Chapter 7
Chapter 7 bankruptcy, sometimes called "liquidation bankruptcy", discharges (cancels) most of your unsecured debt. In exchange, you might have to surrender some of your property. The whole Chapter 7 bankruptcy process takes about four months, and commonly requires only one trip to the courthouse.
Some debts aren't dischargeable in bankruptcy, meaning you'll still have to deal with them when the Chapter 7 case is completed. Taxes, child support, alimony, student loans, criminal fines, restitution awards, and drunk driving injury awards are usually not dischargeable in bankruptcy. Sometimes unusual circumstances can make ordinary debts survive the bankruptcy as well, or discharge ordinarily nondischargeable debts. This is a complex area, but I can provide details when we have a consultation.
I said you might have to surrender some of your property to get your bankruptcy discharge. What property is that? Like every other question in the law, the answer is "it depends on a lot of things". Here are the basics. Both federal and state law allow you to keep some equity in your home, your automobile, household furnishings, and other basic items. Protected assets are called "exempt property", and the laws that specify what property is exempt are called "exemption statutes". In the overwhelming majority of bankruptcies filed by individuals, all (or virtually all) of the debtor's property is exempt, and they keep it. If you schedule a free initial consultation with me I'll give you a specific estimate of any exemption problems I think you may have if you file a bankruptcy.
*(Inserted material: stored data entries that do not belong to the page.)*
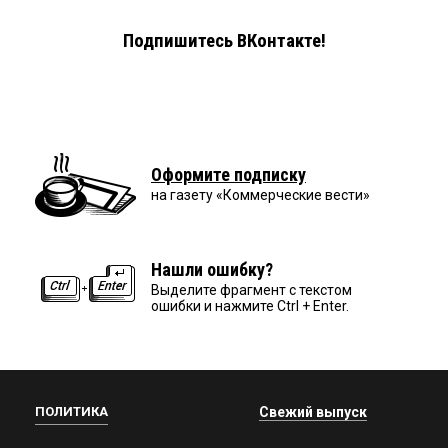
Подпишитесь ВКонтакте!
Оформите подписку
на газету «Коммерческие вести»
Нашли ошибку?
Выделите фрагмент с текстом
ошибки и нажмите Ctrl + Enter.
ПОЛИТИКА
Свежий выпуск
Filing for bankruptcy creates a federal injunction called the "automatic stay". The automatic stay immediately stops your creditors from trying to collect what you owe them. So, at least temporarily, creditors cannot legally empty your bank account; repossess your car, encumber your house or cut off your utility service. Probably the first thing you'll notice is the phone will stop ringing, because the automatic stay prevents creditors from calling you, writing you, billing you, suing you, or continuing with a lawsuit they previously filed. Everything freezes in place. The automatic stay is replaced by the narrower post-discharge injunction once the case closes. The automatic stay can be lifted to permit a secured creditor to recover collateral a debtor is not paying for, but you will get plenty of warning of that type of action.
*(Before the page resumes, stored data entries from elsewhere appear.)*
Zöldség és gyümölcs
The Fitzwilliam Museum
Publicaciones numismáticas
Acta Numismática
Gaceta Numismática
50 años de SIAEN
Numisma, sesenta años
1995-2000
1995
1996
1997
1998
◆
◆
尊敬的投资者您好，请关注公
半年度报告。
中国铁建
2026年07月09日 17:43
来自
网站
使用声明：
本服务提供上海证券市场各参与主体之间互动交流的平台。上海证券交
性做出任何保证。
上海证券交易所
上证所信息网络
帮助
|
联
What happens to non-exempt property? The Bankruptcy Court appoints a neutral person called a "bankruptcy trustee". The trustee is like a referee, with you on one side and your creditors on the other. He or she is mostly interested in what you own and what property you claim as exempt. If there is non-exempt (unprotected) property, the trustee can sell it and use the proceeds to pay a portion of the debts you owe. This is fairly rare. Even if you have non-exempt property, the trustee most commonly sells it to the debtor. So if you have assets you can't protect, you may be able to buy them back from the trustee.
If you've pledged property as collateral for a loan, the loan is called a secured debt. The most common examples of secured debts are mortgage loans and auto loans. In most cases, you'll either have to continue to pay for the collateral according to the loan agreement or surrender it to the creditor. If a judgment creditor has recorded a lien against your property, that debt is also secured. You may be able to wipe out a judgment lien in bankruptcy.
If you're a party to a contract or lease, you may choose to cancel (or reject) the contract or lease without further payment. Alternatively, you may choose to accept (or assume) the contract or lease by continuing to honor the terms of the written agreement. If you come in for a consultation, we will discuss your choices in more detail.
At the end of the bankruptcy process, the debts that qualify for discharge are wiped out by the court. You no longer legally owe such debts. You can't file for Chapter 7 bankruptcy again for another eight (8) years from the date of your Chapter 7 filing. If disaster strikes, a Chapter 13 may still be available.
There are drawbacks to filing bankruptcy. Bankruptcy can be intrusive. You are required to disclose your prior financial activities as well as your current property holdings. If you have made certain types of loan payments or property transfers favoring relatives or close friends, a trustee may be able to "avoid" (undo) those transfers and get the money to pay creditors. Bankruptcy is a full disclosure business done under penalty of perjury. If you lie about your assets or debts it is possible you can be prosecuted; bankruptcy crimes are covered under Title 28 of the United States Code, and they are fourth degree felonies.